# GA110GB-1A How to SET ANALOG TIME?



## theshiznut (May 31, 2013)

The analog time is out of place of the digital time, I've done all I can. I've looked at the manual; did I overlook something? Any suggestions would help. Thank you. :-s:-s


----------



## G_Me (May 5, 2009)

Make sure you're on the home time screen. It'll show the day: Mon, Tue, Wed etc.

Hold down the "Forward" button until the screen flashes.

I think it should say "sub" somewhere on the screen. 

Then you press the "Forward" button until the little hand points to 50. I think you'll have to keep tapping the button.

Then press the mode button once.
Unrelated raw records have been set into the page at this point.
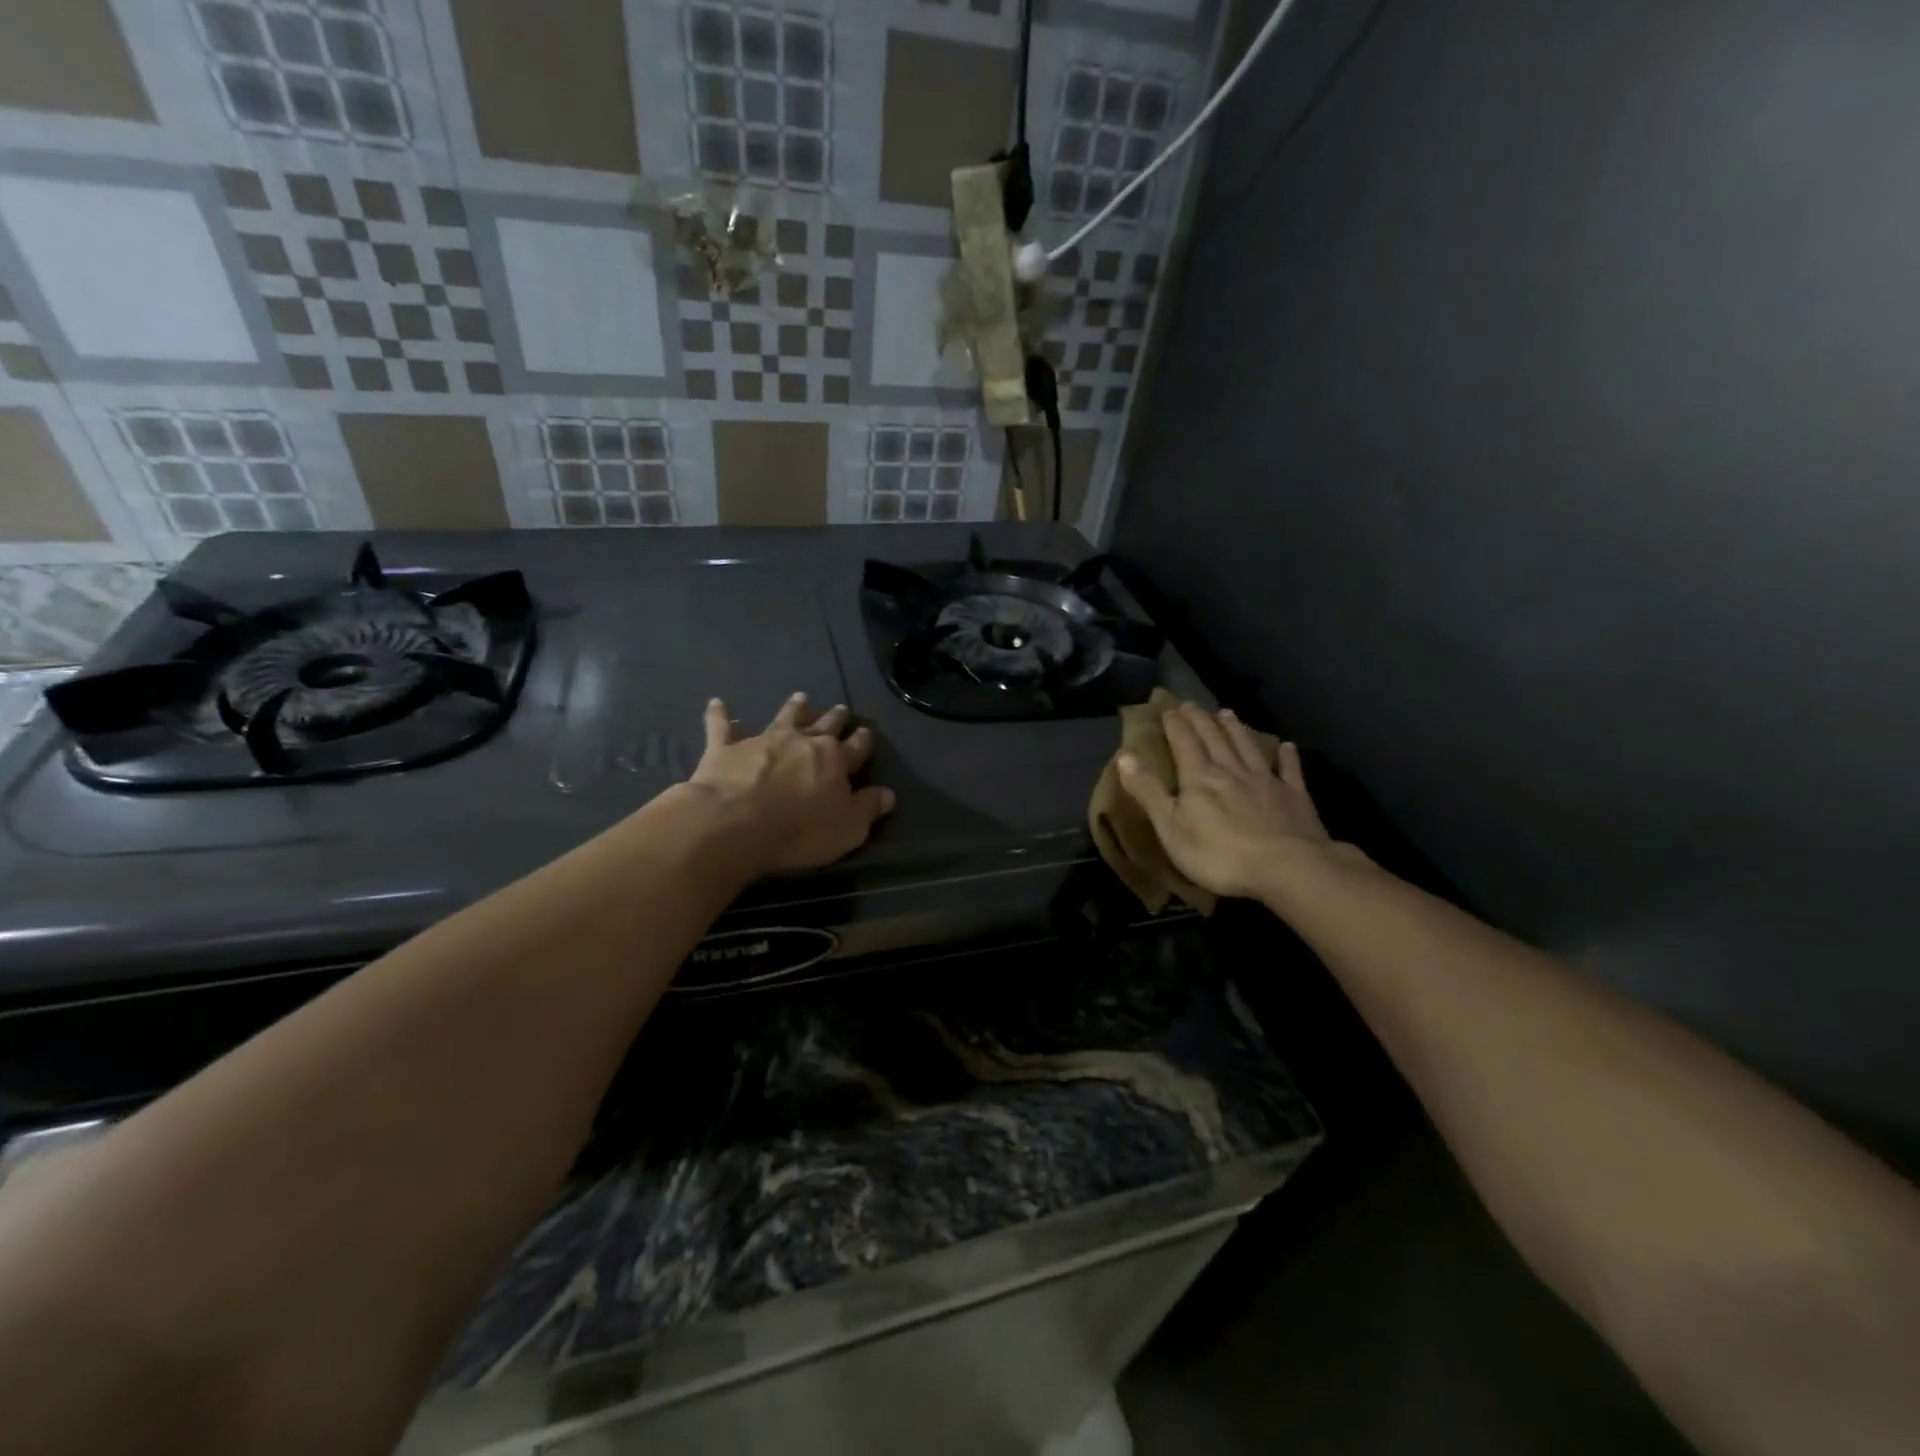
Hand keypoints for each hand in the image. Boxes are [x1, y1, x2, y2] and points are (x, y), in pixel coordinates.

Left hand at [687, 693, 895, 874]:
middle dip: (835, 717)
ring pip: (784, 717)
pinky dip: (719, 714)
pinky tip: (716, 703)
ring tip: (800, 697)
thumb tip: (888, 794)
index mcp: (835, 760)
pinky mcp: (727, 748)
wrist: (736, 823)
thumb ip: (868, 808)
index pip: (856, 747)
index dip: (863, 740)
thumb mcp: (848, 828)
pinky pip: (722, 726)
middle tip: (840, 708)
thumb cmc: (800, 830)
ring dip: (793, 707)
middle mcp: (802, 742)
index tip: (867, 732)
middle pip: (824, 724)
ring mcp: (764, 740)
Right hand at [1118, 703, 1341, 901]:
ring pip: (1247, 747)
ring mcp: (1266, 781)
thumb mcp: (1171, 828)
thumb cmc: (1220, 855)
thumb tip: (1124, 756)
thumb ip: (1149, 792)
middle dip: (1200, 720)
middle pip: (1214, 739)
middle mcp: (1232, 771)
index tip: (1168, 708)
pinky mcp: (1295, 797)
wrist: (1287, 868)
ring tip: (1226, 712)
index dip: (1175, 725)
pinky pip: (1289, 771)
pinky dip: (1287, 757)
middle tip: (1191, 704)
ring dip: (1235, 729)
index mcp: (1200, 778)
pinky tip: (1287, 747)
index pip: (1184, 743)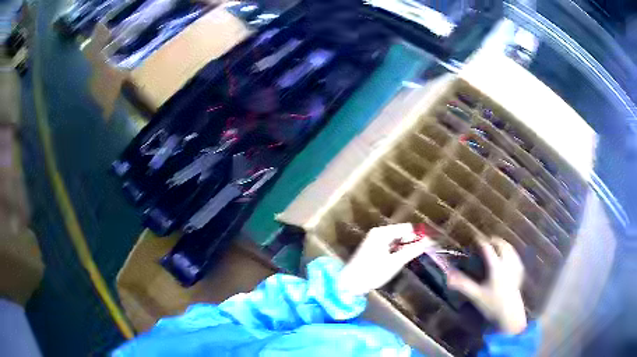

Now you'll be setting the hands to their "home" position.

Next press either one of the buttons on the right to make the hour/minute hands point to 12:00. Doesn't matter which button (Forward or Reverse), whichever gets you to 12:00 faster. If you hold down either button for a few seconds and let go it will continue to move on its own. Tap it again and it will stop.

Press adjust and then you should be good to go.


----------



## theshiznut (May 31, 2013)

G_Me said:


> Make sure you're on the home time screen. It'll show the day: Mon, Tue, Wed etc.
> 
> Hold down the "Forward" button until the screen flashes.
> 
> ...


Thank you so much man! I owe you tons.


----------



## G_Me (May 5, 2009)

theshiznut said:


> Thank you so much man! I owe you tons.


No problem. I'll PM you my Paypal details and we can figure out compensation. ;-)


----------



## tank4747 (Nov 30, 2014)

G_me thanks a lot been trying to figure this dam thing for 3 days


----------



## TixTox (Jul 4, 2014)

It is in the manual.


----------



## Kev0417 (May 22, 2011)




----------



## Skwiza (Jun 25, 2021)

THIS WAS PERFECT!!! Thanks!



G_Me said:


> Make sure you're on the home time screen. It'll show the day: Mon, Tue, Wed etc.
> 
> Hold down the "Forward" button until the screen flashes.
> 
> ...


----------